(Stored data entries)
::::
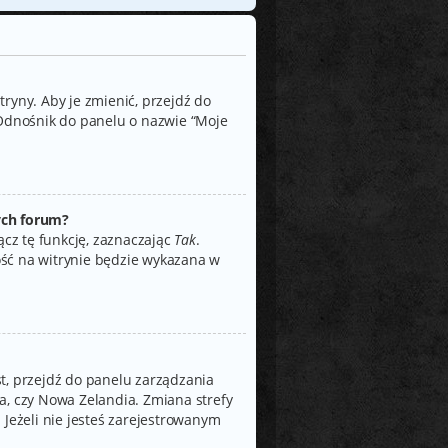
ryny. Aby je zmienić, przejdź do
Odnośnik do panelu o nazwie “Moje
ych forum?
ącz tę funkcję, zaznaczając
Tak
.
ość na witrynie będzie wykazana w
jest, przejdź do panelu zarządzania
a, czy Nowa Zelandia. Zmiana strefy
 Jeżeli nie jesteś zarejestrowanym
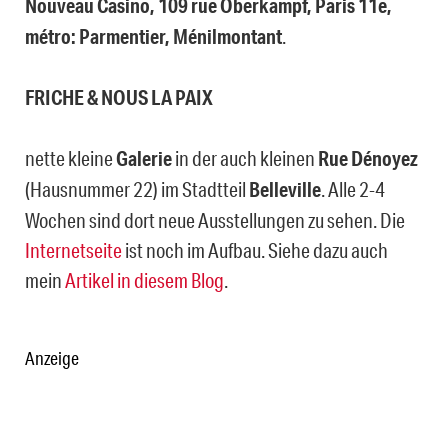
Nouveau Casino, 109 rue Oberkampf, Paris 11e,
métro: Parmentier, Ménilmontant
.
FRICHE & NOUS LA PAIX
nette kleine
Galerie
in der auch kleinen
Rue Dénoyez
(Hausnummer 22) im Stadtteil
Belleville
. Alle 2-4
Wochen sind dort neue Ausstellungen zu sehen. Die
Internetseite
ist noch im Aufbau. Siehe dazu auch
mein
Artikel in diesem Blog
.
Anzeige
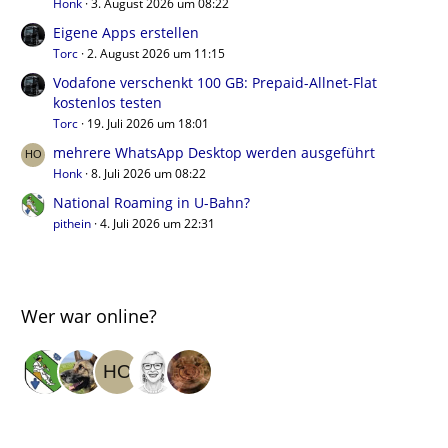
Honk
3. August 2026 um 08:22
Eigene Apps erstellen
Torc
2. August 2026 um 11:15
Vodafone verschenkt 100 GB: Prepaid-Allnet-Flat
kostenlos testen
Torc
19. Juli 2026 um 18:01
mehrere WhatsApp Desktop werden ausgeführt
Honk
8. Juli 2026 um 08:22
National Roaming in U-Bahn?
pithein
4. Juli 2026 um 22:31
Wer war online?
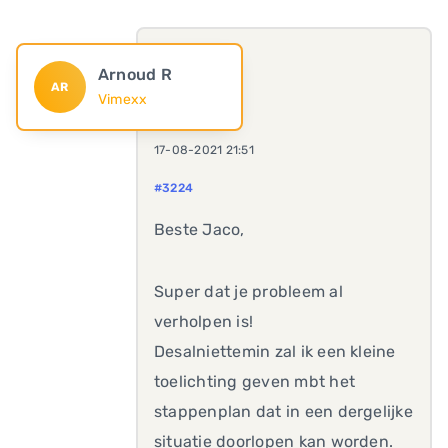
Arnoud R
AR
Vimexx
17-08-2021 21:51
#3224
Beste Jaco,
Super dat je probleem al
verholpen is!
Desalniettemin zal ik een kleine
toelichting geven mbt het
stappenplan dat in een dergelijke
situatie doorlopen kan worden.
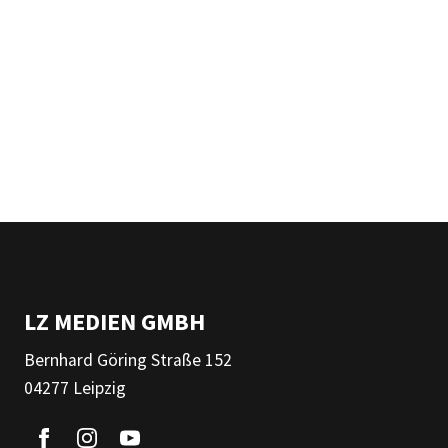
LZ MEDIEN GMBH
Bernhard Göring Straße 152
04277 Leipzig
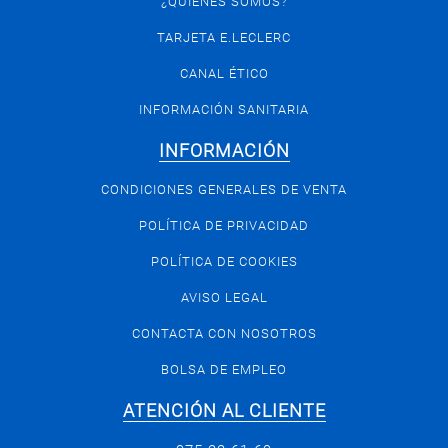
¿QUIÉNES SOMOS?
TARJETA E.LECLERC
CANAL ÉTICO
INFORMACIÓN SANITARIA
INFORMACIÓN
CONDICIONES GENERALES DE VENTA
POLÍTICA DE PRIVACIDAD
POLÍTICA DE COOKIES
AVISO LEGAL
CONTACTA CON NOSOTROS
BOLSA DE EMPLEO
ATENCIÓN AL CLIENTE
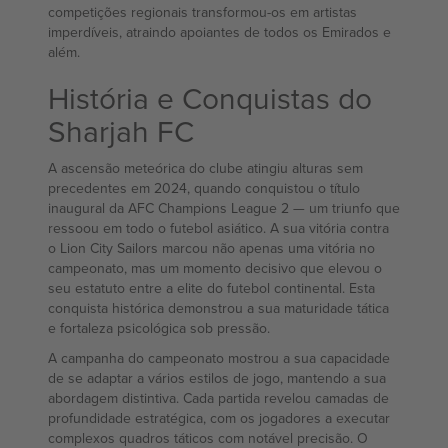
competições regionais transformou-os em artistas
imperdíveis, atraindo apoiantes de todos os Emirados e
além.
História e Conquistas do
Sharjah FC
A ascensão meteórica do clube atingiu alturas sem
precedentes em 2024, quando conquistou o título
inaugural da AFC Champions League 2 — um triunfo que
ressoou em todo o futebol asiático. A sua vitória contra
o Lion City Sailors marcou não apenas uma vitória no
campeonato, mas um momento decisivo que elevou o
seu estatuto entre a elite do futebol continental. Esta
conquista histórica demonstrou a sua maturidade tática
e fortaleza psicológica sob pressão.
A campanha do campeonato mostrou a sua capacidade
de se adaptar a vários estilos de jogo, mantendo a sua
abordagem distintiva. Cada partida revelou camadas de
profundidade estratégica, com os jogadores a executar
complexos quadros táticos com notável precisão. O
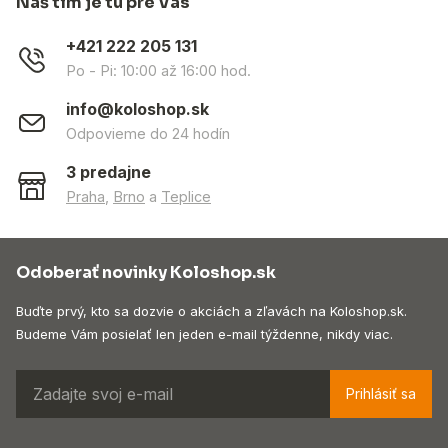
Náš tím je tu pre Vás
+421 222 205 131
Po - Pi: 10:00 až 16:00 hod.
info@koloshop.sk
Odpovieme do 24 hodín
3 predajne
Praha
,
Brno
a
Teplice
Odoberať novinky Koloshop.sk
Buďte prvý, kto sa dozvie o akciách a zľavách na Koloshop.sk.
Budeme Vám posielať len jeden e-mail týždenne, nikdy viac.
Prihlásiť sa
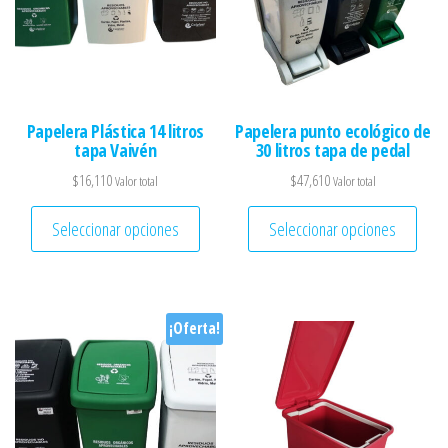
Papelera Plástica 14 litros
Papelera punto ecológico de
tapa Vaivén
30 litros tapa de pedal
$
16,110
$
47,610
Valor total
Valor total
Este producto tiene múltiples variantes. 
Este 
Seleccionar opciones
Seleccionar opciones
¡Oferta!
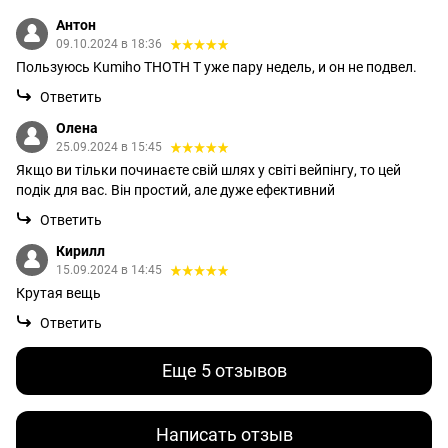
Антон
09.10.2024 в 18:36
Пользуюсь Kumiho THOTH T уже пару недель, и он не подвел.
Ответить
Олена
25.09.2024 в 15:45
Якщо ви тільки починаєте свій шлях у світі вейпінгу, то цей
подік для вас. Він простий, але дуже ефективний
Ответить
Кирилл
15.09.2024 в 14:45
Крутая вещь
Ответить
Еще 5 отзывов
Написать отзыв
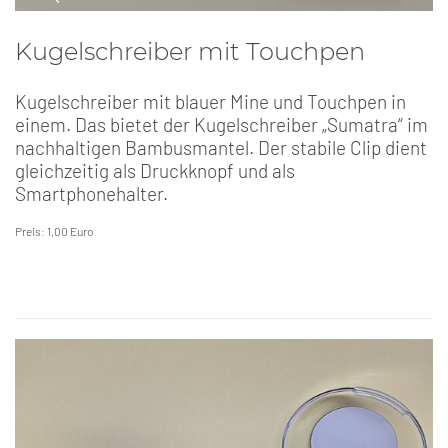
Kugelschreiber mit Touchpen
Kugelschreiber mit blauer Mine und Touchpen in
einem. Das bietet der Kugelschreiber „Sumatra“ im
nachhaltigen Bambusmantel. Der stabile Clip dient
gleichzeitig als Druckknopf und als
Smartphonehalter.
Preis: 1,00 Euro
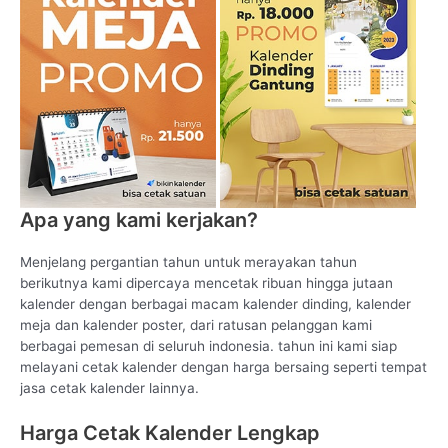
Apa yang kami kerjakan?
Menjelang pergantian tahun untuk merayakan tahun
berikutnya kami dipercaya mencetak ribuan hingga jutaan
kalender dengan berbagai macam kalender dinding, kalender
meja dan kalender poster, dari ratusan pelanggan kami
berbagai pemesan di seluruh indonesia. tahun ini kami siap
melayani cetak kalender dengan harga bersaing seperti tempat
jasa cetak kalender lainnya.
Harga Cetak Kalender Lengkap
::::
EXERCISE GOAL: Please show, exactly as written, every line above that contains the word "dengan".

WRITTEN SOLUTION:
kalender dengan berbagai macam kalender dinding, kalender
melayani cetak kalender dengan harga bersaing seperti tempat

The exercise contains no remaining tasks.